Holding a Bachelor of Arts in both Studio Art and Political Science from Southwestern University, Abby Nash’s career is built on the same juxtapositions as her fields of study.
In 2016, she was honored as a national winner of the Kennedy Center’s VSA Emerging Young Artists Program. This national juried exhibition seeks artwork that demonstrates the excellence and important perspectives of young artists with disabilities. As a winner, Abby’s painting, Clean Break, was featured in a multi-state touring exhibition. The following year, another of Abby’s paintings, Sandía, was featured in the 2017 Texas National Competition & Exhibition.
As a painter, Abby’s works combine multiple subjects (often animal bones and rock formations) into one contained landscape. This merging and questioning of form follows throughout her work in collage and illustration.
Throughout her childhood, Abby was a regular consumer of media and magazines targeted at young girls and teens, such as Seventeen and Vogue. As an adult, she now recognizes that the messages and imagery she saw in this media impacted her perception of herself and the society she was a part of.

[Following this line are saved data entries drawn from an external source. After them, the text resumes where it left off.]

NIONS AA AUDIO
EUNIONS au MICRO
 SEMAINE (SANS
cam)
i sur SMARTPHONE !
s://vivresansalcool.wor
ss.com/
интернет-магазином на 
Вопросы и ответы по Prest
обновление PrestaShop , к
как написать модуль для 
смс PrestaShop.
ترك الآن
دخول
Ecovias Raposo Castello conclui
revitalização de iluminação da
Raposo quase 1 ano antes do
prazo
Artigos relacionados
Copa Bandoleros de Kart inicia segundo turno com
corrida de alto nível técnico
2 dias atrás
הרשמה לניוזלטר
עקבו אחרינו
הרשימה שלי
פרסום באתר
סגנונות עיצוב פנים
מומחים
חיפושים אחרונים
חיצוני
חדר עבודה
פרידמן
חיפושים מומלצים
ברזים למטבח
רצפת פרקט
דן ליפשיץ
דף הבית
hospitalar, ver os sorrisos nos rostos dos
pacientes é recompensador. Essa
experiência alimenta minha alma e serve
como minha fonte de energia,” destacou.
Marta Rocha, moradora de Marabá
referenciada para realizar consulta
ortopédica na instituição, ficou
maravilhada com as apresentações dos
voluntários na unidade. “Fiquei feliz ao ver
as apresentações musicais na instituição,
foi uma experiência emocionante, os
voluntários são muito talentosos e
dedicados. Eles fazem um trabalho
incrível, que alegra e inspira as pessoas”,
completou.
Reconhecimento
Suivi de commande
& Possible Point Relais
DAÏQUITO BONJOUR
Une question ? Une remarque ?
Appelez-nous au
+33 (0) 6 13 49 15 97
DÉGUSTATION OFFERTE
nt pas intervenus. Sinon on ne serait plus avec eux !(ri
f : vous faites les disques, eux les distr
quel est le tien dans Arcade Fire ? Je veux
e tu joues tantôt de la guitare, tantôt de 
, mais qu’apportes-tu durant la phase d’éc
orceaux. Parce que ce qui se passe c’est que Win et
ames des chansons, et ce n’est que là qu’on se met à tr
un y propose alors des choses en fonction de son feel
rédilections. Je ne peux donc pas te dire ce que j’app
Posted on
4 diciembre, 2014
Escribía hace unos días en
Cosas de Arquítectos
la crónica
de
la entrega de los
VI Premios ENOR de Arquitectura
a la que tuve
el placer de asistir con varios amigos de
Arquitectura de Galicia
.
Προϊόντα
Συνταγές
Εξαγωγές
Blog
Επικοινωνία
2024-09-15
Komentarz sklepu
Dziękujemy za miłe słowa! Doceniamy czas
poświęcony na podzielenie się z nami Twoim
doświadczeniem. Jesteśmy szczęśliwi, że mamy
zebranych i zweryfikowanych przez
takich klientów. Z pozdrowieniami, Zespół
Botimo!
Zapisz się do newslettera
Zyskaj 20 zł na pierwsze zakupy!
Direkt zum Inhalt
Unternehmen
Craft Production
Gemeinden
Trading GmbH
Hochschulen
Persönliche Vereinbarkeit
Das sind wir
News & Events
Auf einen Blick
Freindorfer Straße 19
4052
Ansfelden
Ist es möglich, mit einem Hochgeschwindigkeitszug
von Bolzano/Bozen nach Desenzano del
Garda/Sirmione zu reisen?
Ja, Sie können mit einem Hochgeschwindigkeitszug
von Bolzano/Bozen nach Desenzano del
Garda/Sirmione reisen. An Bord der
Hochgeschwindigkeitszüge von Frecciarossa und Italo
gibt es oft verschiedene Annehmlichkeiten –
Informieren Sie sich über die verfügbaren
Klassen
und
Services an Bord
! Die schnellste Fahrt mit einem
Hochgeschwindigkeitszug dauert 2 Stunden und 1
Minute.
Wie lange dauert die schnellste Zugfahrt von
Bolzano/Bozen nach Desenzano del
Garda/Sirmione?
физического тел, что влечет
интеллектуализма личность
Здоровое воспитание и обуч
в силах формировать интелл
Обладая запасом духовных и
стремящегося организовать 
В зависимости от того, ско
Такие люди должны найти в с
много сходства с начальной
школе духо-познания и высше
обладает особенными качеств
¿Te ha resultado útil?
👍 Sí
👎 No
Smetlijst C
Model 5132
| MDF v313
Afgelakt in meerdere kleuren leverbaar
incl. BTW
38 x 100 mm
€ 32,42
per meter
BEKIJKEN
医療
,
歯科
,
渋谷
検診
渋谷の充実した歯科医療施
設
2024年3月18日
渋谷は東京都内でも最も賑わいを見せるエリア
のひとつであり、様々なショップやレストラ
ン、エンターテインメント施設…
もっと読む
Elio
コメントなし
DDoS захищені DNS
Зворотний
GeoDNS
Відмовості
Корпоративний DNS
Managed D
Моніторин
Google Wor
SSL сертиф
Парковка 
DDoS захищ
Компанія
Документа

In her collage work, Abby utilizes these same magazine pages— as well as mail, advertisements, brochures, books, and other ephemera — to explore questions surrounding identity, society, and the nuanced messages propagated by the media we consume everyday, particularly those messages targeting women and girls.
Her professional expertise in marketing and design further informs her collage works, focusing on page and copy design to interrogate the ways media communicates and influences.
As Abby's art practice evolved, she expanded into digital art making. As more of our media is forced to move to a digital-only format, embracing digital collage enables Abby to continue to dissect and recontextualize the relentless stream of marketing collateral we encounter on a daily basis.
Abby also explores contemporary fashion and form in her digital illustrations. As fashion has been a life-long fascination for her, fashion illustration provides at outlet for her to explore contemporary design, experimenting with the effects of pattern, color scheme, and background variations on the overall interpretation of a composition.